But Schuiten’s pro career nearly didn’t happen; his father was involved in a fatal car accident in 1973 and the young track star quit racing to help his mother look after the family off licence.
Rob explains;
“Yes, he took a year out to help run the family liquor store with my grandmother after my grandfather died but the national coaches, Harry Jansen and Frans Maan talked him back into getting on his bike.”
Schuiten’s 1974 pro debut was stunning, as Rob says;
“His first year was his best – there were The Worlds, The Nations, The Baracchi on top of his amateur successes.”
His success against the watch and mano a mano on the track give a clue to his character, a man who could be fiercely independent; Roy relates an anecdote which illustrates this part of his nature;
“He rode the big criterium at Chaam but became so fed up with being told who would do what and when in the race – and who would win that he decided to show them and just rode his own race.
“But the promoters had the last laugh and they stopped giving him contracts for the criteriums – that cost him a lot of money.”
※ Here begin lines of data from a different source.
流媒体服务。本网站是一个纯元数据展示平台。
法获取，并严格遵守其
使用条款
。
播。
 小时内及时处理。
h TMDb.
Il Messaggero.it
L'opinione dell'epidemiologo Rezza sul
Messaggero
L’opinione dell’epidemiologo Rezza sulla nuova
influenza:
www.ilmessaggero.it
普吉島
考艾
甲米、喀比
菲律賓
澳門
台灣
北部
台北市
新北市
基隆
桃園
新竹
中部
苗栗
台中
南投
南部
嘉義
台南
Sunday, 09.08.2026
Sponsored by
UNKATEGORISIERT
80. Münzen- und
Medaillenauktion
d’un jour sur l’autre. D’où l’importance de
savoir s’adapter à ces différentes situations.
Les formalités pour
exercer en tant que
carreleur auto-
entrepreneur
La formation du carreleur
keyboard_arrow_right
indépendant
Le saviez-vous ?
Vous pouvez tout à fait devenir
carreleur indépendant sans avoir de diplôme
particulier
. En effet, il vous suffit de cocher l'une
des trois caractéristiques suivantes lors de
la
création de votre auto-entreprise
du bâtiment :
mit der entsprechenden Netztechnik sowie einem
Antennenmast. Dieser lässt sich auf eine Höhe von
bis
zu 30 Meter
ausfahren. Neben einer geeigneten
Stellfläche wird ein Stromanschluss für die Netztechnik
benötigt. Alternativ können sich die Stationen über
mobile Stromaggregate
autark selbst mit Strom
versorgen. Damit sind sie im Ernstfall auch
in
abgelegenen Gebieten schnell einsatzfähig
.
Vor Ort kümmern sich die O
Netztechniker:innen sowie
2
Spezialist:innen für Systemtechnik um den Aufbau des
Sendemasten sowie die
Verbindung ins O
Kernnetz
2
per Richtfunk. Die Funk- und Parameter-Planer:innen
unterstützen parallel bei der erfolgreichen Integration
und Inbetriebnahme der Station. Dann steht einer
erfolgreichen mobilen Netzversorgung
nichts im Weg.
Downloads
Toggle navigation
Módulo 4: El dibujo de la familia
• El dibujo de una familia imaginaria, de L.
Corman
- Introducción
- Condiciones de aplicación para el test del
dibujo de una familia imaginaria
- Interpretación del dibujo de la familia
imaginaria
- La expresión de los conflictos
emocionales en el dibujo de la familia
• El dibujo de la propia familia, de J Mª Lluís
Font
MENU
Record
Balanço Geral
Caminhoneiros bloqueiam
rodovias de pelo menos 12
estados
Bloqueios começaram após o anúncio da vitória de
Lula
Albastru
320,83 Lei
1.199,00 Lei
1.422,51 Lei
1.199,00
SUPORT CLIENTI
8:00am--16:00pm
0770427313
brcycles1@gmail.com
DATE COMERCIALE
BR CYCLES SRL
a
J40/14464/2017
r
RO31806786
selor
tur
Any article about Schuiten has to mention The Hour Record, those 60 minutes which can launch a career, cement greatness – or break a man.
The cycling press of the day was abuzz with details of the bike, the schedule and Schuiten’s glittering palmares to date. But there’s little doubt that Schuiten and Post underestimated the enormity of clearing a bar which had been calibrated by Eddy Merckx.
And there was none of the special training which Merckx did to simulate riding at altitude. The impression was that taking the record was a formality, Rob elaborates;
“There’s no doubt that his material was top of the bill for the era – the bike, the clothing, it was all perfect.
“But things between my father and Post weren’t the best any more, in 1974 he’d been ‘his boy’ but now he had more stars on the team and my father felt that Post wasn’t so supportive any more, he felt abandoned even?
“And there were commercial interest at play; Post had sold the TV rights to a Dutch broadcaster and to get the satellite link he had to start at THIS time.
“Merckx didn’t have that handicap, his start time wasn’t set for him – the wind is a factor on an outdoor track like in Mexico and you should ride to suit the weather conditions not just for maximum publicity or satellite link.
“People talked as if it was going to be easy but it was a Merckx record; my dad was only 23 years old – a rookie, and if you look at the guys who took the record in that era, mostly it was towards the end of their career.”